Africa, the continent with the lowest Covid-19 vaccination rate, has suffered not only from a shortage of vaccine doses but also from delayed and inconsistent deliveries. Although supplies have been increasing — four million doses arrived over the past week from Covax, the global vaccine-sharing facility — African countries have still received only one-third of the doses they were promised for this year, experts said at a virtual briefing held by the World Health Organization.
“The first thing to say is, we appreciate all the donations that were pledged by the rich countries and those who have doses to offer,” said Githinji Gitahi, chief executive of Amref Health Africa, a charity. “But we call for a commitment to deliver on those, and deliver in a timely manner.”
Anger over the rich-poor divide in vaccine access was a consistent theme among the leaders of African countries speaking at the United Nations General Assembly on Thursday.
“Unfortunately, the global rollout of the vaccine has not been impervious to the scourge of inequality,” said President Hage G. Geingob of Namibia. He called the situation “vaccine apartheid.”
President João Lourenço of Angola said it was “shocking to see the disparity between some nations and others with respect to availability of vaccines.”
At a summit on Wednesday, Mr. Biden pledged to donate an additional 500 million doses of the Pfizer-BioNTech vaccine, nearly doubling the United States’ total committed donations to 1.1 billion doses, more than any other country. But only 300 million of the doses are expected to be shipped this year, leaving poorer nations with the prospect of a longer wait.

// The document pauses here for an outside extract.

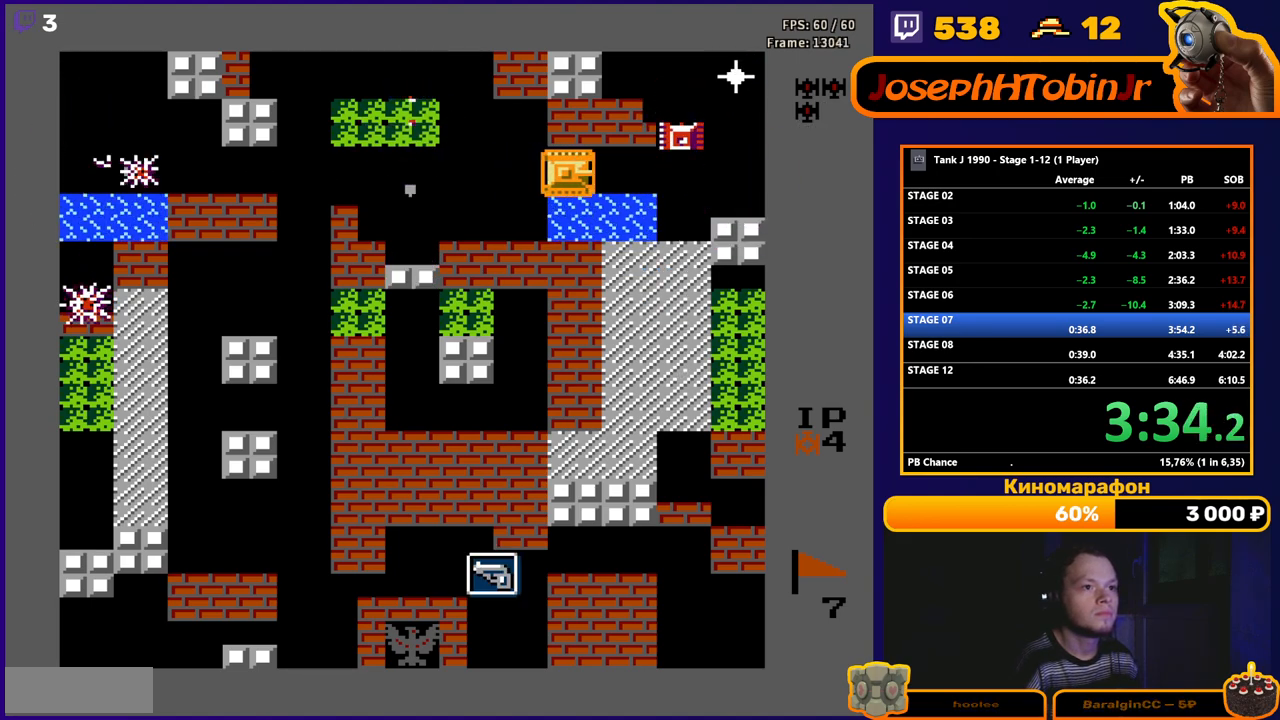
{"buttons": ["B", "DPAD_LEFT"], "events": [[50, "B", "down"], [400, "DPAD_RIGHT", "up"], [417, "DPAD_DOWN", "down"], [433, "B", "up"], [433, "DPAD_DOWN", "up"], [433, "DPAD_LEFT", "down"], [500, "B", "down"]]}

Mr. Biden embraced the target of vaccinating 70 percent of the world’s people by the end of 2022. But that would require raising the pace of vaccinations in Africa sevenfold, to about 150 million doses a month, said Benido Impouma, a program director with the World Health Organization’s Africa program.
“It is in every country’s interest that this happen quickly,” Dr. Impouma said of speeding up the continent’s vaccination campaign. “The longer the delay in rolling out the vaccine, the greater the risk of other challenges emerging,” he added, including the rise of more troubling coronavirus variants.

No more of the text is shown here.